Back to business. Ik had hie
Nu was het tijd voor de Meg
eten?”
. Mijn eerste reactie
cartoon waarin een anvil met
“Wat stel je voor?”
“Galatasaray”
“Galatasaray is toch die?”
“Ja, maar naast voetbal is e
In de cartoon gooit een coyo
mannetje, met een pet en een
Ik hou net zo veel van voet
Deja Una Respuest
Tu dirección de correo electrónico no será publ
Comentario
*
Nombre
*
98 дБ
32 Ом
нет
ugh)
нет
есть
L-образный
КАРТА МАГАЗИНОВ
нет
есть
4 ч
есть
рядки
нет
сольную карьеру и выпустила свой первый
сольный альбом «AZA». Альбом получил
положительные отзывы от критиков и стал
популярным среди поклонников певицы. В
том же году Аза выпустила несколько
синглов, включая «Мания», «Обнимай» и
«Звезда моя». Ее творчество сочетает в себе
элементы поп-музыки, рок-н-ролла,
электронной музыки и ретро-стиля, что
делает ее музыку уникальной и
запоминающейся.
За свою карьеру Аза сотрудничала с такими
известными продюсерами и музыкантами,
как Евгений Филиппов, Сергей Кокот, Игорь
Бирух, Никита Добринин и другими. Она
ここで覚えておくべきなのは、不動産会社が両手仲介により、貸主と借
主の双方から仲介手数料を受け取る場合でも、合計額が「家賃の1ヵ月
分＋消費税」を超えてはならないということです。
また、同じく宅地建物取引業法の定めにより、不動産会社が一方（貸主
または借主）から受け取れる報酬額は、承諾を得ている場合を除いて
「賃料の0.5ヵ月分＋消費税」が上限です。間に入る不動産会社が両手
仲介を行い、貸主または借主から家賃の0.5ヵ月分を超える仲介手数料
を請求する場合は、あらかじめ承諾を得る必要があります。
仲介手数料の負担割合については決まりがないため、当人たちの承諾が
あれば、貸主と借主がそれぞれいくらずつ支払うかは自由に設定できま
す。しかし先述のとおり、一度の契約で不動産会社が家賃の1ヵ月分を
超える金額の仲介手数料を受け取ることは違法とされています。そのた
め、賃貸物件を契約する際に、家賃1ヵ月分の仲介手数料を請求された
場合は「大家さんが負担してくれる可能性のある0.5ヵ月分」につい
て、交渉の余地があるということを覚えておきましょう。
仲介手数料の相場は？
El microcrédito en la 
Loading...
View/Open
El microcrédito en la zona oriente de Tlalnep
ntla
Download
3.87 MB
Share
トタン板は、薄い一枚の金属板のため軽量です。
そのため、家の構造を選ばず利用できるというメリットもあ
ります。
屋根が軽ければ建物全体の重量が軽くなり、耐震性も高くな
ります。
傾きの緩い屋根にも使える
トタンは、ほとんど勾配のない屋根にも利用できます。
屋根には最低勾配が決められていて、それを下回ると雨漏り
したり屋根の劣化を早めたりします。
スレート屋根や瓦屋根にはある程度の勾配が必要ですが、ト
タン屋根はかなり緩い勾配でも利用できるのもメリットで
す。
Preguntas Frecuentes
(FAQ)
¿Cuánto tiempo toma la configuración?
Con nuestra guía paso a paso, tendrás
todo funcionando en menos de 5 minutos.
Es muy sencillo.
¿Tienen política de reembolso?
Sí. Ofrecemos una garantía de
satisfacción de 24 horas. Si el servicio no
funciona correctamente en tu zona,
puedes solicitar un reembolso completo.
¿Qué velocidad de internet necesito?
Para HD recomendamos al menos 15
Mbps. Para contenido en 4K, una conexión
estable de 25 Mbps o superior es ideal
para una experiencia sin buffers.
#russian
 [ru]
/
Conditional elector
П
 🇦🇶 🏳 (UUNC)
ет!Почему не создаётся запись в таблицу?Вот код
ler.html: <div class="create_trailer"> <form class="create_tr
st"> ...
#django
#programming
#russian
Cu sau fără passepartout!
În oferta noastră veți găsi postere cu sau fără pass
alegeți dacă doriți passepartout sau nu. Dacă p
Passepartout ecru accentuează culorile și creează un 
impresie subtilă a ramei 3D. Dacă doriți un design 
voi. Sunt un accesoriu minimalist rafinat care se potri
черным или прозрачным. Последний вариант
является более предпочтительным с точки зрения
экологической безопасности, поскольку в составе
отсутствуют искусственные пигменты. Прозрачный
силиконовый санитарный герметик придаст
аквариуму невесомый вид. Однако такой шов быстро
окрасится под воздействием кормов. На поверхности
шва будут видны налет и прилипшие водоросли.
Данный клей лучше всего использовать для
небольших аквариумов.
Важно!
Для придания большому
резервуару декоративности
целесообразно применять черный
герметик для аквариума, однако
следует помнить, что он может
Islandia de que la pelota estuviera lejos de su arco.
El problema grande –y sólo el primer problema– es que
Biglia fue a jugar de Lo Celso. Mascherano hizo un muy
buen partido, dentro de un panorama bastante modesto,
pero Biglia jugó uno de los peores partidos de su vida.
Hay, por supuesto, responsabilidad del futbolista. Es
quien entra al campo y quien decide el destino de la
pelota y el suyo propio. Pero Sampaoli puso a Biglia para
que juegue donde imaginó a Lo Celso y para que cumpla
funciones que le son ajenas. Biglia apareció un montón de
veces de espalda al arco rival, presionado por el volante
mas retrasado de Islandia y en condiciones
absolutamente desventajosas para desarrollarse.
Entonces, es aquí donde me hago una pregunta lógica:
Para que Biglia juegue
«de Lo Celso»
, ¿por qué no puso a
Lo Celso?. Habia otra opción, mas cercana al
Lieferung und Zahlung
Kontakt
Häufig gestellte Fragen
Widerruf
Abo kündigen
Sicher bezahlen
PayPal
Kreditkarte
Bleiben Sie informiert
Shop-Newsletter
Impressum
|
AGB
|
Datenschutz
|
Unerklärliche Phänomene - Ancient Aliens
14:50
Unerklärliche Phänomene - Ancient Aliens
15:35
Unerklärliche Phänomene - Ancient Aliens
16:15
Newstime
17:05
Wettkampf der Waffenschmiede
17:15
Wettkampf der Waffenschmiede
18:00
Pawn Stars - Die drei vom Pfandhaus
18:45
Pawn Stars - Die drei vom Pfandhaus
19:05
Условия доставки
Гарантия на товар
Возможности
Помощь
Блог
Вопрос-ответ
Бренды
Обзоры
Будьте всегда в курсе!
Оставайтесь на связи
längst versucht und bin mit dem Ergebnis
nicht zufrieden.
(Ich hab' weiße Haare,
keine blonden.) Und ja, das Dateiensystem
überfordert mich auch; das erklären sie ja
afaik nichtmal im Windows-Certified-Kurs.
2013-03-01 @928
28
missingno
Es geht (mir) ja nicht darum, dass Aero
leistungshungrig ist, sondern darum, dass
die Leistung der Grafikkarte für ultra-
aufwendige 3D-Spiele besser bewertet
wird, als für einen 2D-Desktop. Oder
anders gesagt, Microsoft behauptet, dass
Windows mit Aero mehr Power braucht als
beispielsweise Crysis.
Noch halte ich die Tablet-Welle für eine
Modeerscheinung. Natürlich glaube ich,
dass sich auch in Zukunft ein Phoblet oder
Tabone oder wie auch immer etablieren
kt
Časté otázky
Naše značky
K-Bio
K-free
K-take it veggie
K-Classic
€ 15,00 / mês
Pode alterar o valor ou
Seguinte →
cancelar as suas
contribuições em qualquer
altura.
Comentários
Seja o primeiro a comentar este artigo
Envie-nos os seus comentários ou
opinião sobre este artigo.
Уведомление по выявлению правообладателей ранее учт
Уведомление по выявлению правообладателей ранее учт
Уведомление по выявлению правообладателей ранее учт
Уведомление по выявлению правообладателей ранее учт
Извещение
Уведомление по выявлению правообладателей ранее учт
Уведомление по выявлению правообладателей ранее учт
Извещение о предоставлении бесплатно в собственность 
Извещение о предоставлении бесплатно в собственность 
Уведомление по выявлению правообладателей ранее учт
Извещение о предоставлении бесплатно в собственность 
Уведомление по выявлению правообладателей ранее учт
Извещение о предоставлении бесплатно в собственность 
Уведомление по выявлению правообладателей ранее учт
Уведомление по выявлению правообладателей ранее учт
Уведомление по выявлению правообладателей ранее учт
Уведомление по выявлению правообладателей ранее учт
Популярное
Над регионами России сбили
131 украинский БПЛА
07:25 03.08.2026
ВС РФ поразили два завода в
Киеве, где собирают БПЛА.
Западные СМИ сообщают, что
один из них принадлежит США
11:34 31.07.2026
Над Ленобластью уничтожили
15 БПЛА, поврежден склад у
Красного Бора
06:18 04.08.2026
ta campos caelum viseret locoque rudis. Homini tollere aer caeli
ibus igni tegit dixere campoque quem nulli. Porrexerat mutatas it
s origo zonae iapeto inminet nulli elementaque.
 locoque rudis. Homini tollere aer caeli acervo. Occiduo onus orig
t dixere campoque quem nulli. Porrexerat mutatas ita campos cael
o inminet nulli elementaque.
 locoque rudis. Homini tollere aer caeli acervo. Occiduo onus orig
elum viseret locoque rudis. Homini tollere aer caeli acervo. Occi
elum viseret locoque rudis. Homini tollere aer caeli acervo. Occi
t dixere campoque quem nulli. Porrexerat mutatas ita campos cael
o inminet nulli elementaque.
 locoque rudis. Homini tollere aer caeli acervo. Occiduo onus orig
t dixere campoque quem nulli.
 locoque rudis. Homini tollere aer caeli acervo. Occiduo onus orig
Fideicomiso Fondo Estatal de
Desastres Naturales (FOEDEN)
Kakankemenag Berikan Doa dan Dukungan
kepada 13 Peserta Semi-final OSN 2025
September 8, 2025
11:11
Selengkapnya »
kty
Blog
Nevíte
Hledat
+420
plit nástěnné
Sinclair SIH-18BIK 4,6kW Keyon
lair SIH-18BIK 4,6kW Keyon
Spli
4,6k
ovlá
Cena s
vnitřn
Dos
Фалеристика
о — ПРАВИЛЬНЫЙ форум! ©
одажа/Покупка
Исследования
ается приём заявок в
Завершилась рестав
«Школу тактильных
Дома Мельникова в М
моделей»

::::::::::

## What you will do:
Going through the entries above, show each line that contains "nulli".

## Response area:
ibus igni tegit dixere campoque quem nulli. Porrexerat mutatas it
s origo zonae iapeto inminet nulli elementaque.
t dixere campoque quem nulli. Porrexerat mutatas ita campos cael
o inminet nulli elementaque.
t dixere campoque quem nulli. Porrexerat mutatas ita campos cael
o inminet nulli elementaque.
t dixere campoque quem nulli.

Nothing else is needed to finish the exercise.